5.3. Use SND for debugging

The SND CLI provides physical visibility into the entire DataScale SN30-8 system. This allows complete access to the RDU system for debugging, triage, and validation efforts.

The SND is also responds to error events that occur on the RDU and on the entire DataScale SN30-2 RDU module.

All logs from the SND are written to /var/log/sambaflow/runtime/snd.log. This log provides a summary of the RDU resources available to the system and includes any hardware error events that occur. The information is useful for diagnosing and resolving hardware issues.

6. Debugging DataScale SN30 issues

Troubleshooting might require that you debug issues with the following DataScale SN30 rack components:

  • Compilation of models

  • Running of models

  • Third-party components

7. Debug model compilation

For problems that occur while compiling models, run the following command and examine the logs that are generated in the user-specified output directory:

$ python <model_script.py> compile --output-folder=<output_directory>

You can set different levels of logging verbosity when you compile a model. See Collect diagnostic materials for SambaNova Support for best practice when creating a support case.

7.1. Debug running models

For problems that occur while running models, use these resources:

  • The /var/log/sambaflow/runtime/ log files

    These logs provide an initial glance into an issue that is occurring while running a model. If a problem does occur and is reproducible, enable more logging verbosity for SambaFlow Runtime. See the "Changing Runtime Log Levels" section of the SambaNova Runtime Guide for details.
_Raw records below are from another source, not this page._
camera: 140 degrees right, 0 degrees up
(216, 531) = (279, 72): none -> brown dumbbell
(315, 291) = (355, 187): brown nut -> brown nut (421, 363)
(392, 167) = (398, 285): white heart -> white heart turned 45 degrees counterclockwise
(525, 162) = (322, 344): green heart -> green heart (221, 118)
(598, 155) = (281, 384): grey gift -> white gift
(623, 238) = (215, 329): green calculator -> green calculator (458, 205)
  • The SambaNova Fault Management (SNFM) tool

    The SNFM tool provides a framework to

  • Monitor, log, and clear various faults associated with a DataScale SN30-2 RDU module

  • Provide corrective actions to recover from these faults.

This capability is built into the SambaNova daemon (SND) and installed as part of SambaFlow. See "SambaNova Fault Management (SNFM) User" in the SambaNova Runtime Guide for details.
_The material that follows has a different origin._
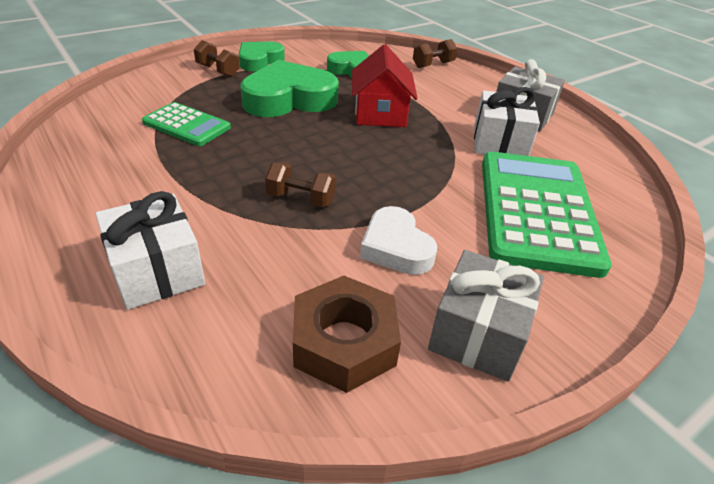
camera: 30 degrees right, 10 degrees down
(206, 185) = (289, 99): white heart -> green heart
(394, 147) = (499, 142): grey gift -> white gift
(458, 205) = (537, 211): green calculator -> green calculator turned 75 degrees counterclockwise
7.2. Debug third-party components

For operational issues with the third-party components in the DataScale SN30 rack, see the vendor-specific documentation. For issues that require additional support or for questions related to troubleshooting, open a support case through SambaNova Support. See KB article #1017, "SambaNova Systems Support Best Practices," at https://support.sambanova.ai.

Do not open a case directly with the product vendor.
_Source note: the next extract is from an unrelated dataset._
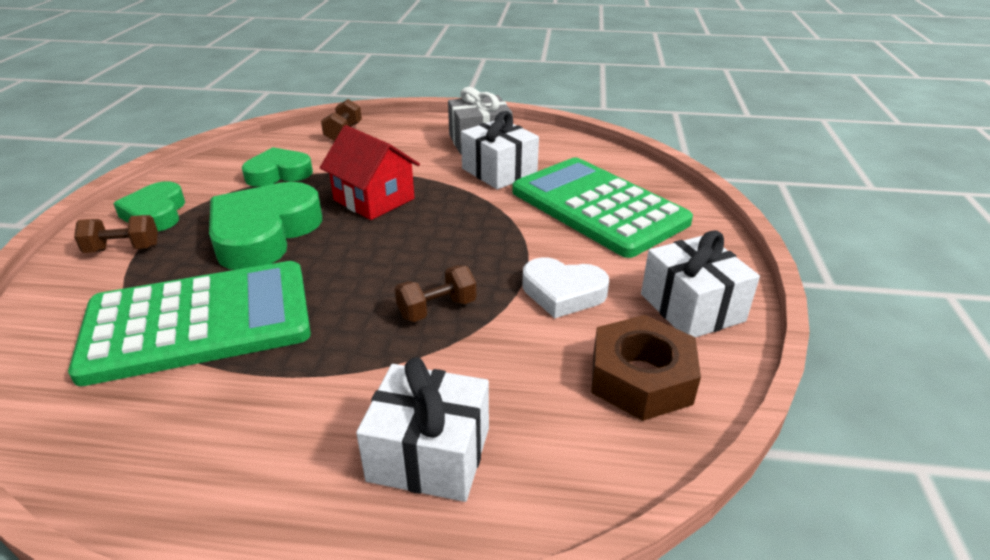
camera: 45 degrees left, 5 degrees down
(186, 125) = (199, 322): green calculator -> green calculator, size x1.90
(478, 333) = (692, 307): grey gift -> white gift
8. Collect diagnostic materials for SambaNova Support

When you open a support case, provide details on the issue that has occurred, and initial diagnostic materials. For collecting diagnostic materials, See the following KB articles in the SambaNova Support portal:

  • DataScale SN30-2 Diagnostic Collection: KB article #1024

  • DataScale SN30-H BMC Diagnostic Collection: KB article #1039

  • DataScale SN30-H (Red Hat Enterprise Linux) Diagnostic Collection: KB article #1039

  • DataScale SN30-H (Ubuntu) Diagnostic Collection: KB article #1039

  • Ethernet Data Switch Diagnostic Collection: KB Article #1053

  • Access Switch Diagnostic Collection: KB article #1053

  • Serial Console Server Diagnostic Collection: KB article #1121

  • PDU Diagnostic Collection: KB article #1120

9. View SN30-H BMC diagnostic information and logs

To quickly identify a system’s status and view diagnostic information and logs for the DataScale SN30-H BMC, follow these steps:

  1. Log in to the BMC’s Web UI and view the BMC dashboard.

    Diagnostic information

  2. For details on logs and pending events/deassertions, click the More info link in each box.

  3. To find more logs and reports, click Logs & Reports in the left pane and select a log.

    Logs & Reports item

See KB article #1039, “Diagnostic Data Collection Tool(samba_diag),” in the SambaNova Support portal (https://support.sambanova.ai) for details on:

  • Diagnosing a DataScale SN30-H host module’s BMC

  • Diagnosing the DataScale SN30-H host module in general

  • Collecting the required diagnostic materials and logs.